In January 2026, he became the Chancellor of the University of Sheffield, replacing Anne Rafferty. In June 2026, it was reported that he was advising Andy Burnham in advance of a potential leadership bid.

===Pro Bono Economics===
Haldane and Martin Brookes co-founded a charity called Pro Bono Economics, which aims to persuade economists to donate their time and expertise to help charities on a pro bono basis. It has partnered with charities such as St Giles Trust and Barnardo's. They tapped Gus O'Donnell to help promote the initiative.

It is also backed by Gavyn Davies, former BBC head; Howard Davies, London School of Economics director; Rachel Lomax, former Bank of England deputy director on the Monetary Policy Committee; Adair Turner, who chaired the now-defunct Financial Services Authority; and Jim O'Neill, the Goldman Sachs economist who came up with the term BRIC: Brazil, Russia, India and China.

===Honours and awards===
In 2016, Haldane was elected a Fellow of the Academy of Social Sciences (FAcSS).
In 2019, he was awarded an honorary doctorate from the University of Warwick.
In 2021, he was elected a Fellow of the Royal Society (FRS).

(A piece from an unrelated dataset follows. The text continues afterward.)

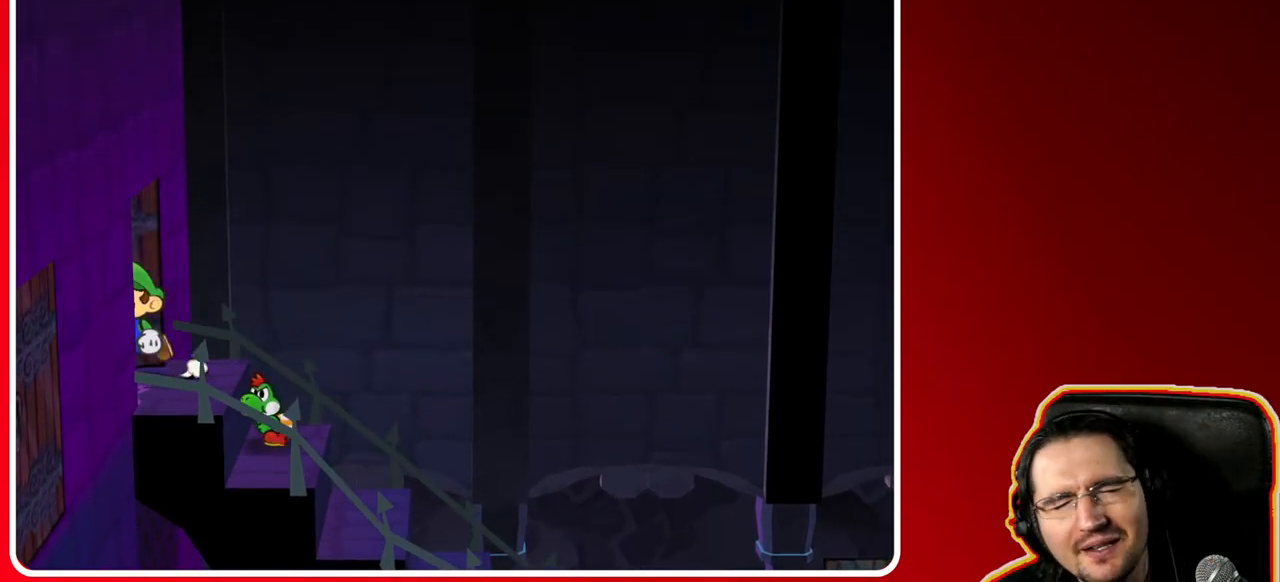
{"buttons": [], "left_stick": "center", "right_stick": "center", "events": [[17, "A", "down"], [100, "left_stick", "left"], [117, "A", "up"], [433, "left_stick", "center"]]}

Haldane was appointed Commander of the Order of the British Empire (CBE) in the 2023 Birthday Honours for services to the economy and public policy.

In 2014 he was named by Time magazine as amongst the world's 100 most influential people.

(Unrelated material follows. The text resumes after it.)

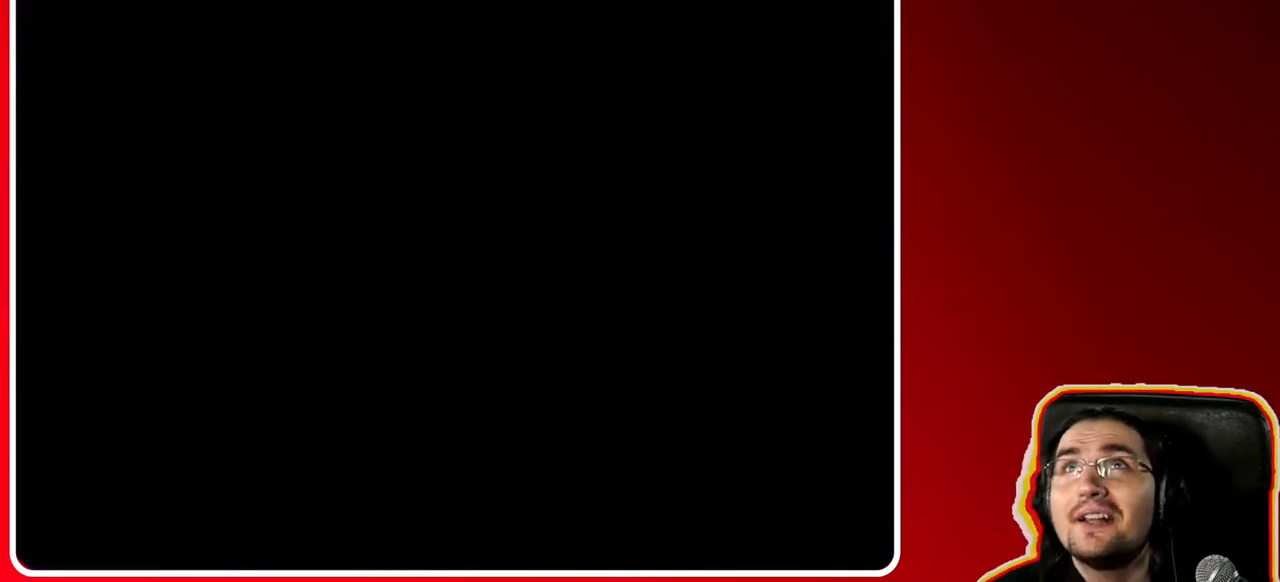
{"buttons": [], "left_stick": "center", "right_stick": "center", "events": []}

In 2023, Haldane was named as the UK's forty-fourth most powerful left-wing figure by the New Statesman.

===Publications===
Haldane has authored (or co-authored) more than 70 articles and three books on inflation targeting, central bank independence, international financial crises, financial stability frameworks and payment systems, along with notable analysis critical of the remuneration models that divorce capital control from its ownership in the financial services sector, where stewardship bonuses are rewarded regardless of loss or gains to clients, contrary to rational norms of fiduciary duty. His published books include:

- The Future of Payment Systems
- Fixing Financial Crises in the 21st Century

==Personal life==
Haldane lives in south London with his wife, Emma Hardaker-Jones, who is human resources director at Legal & General. They have three children.

Haldane became a trustee of the independent charity National Numeracy in 2016. He is also an ambassador for the volunteering network REACH.

He is a supporter of Sunderland A.F.C.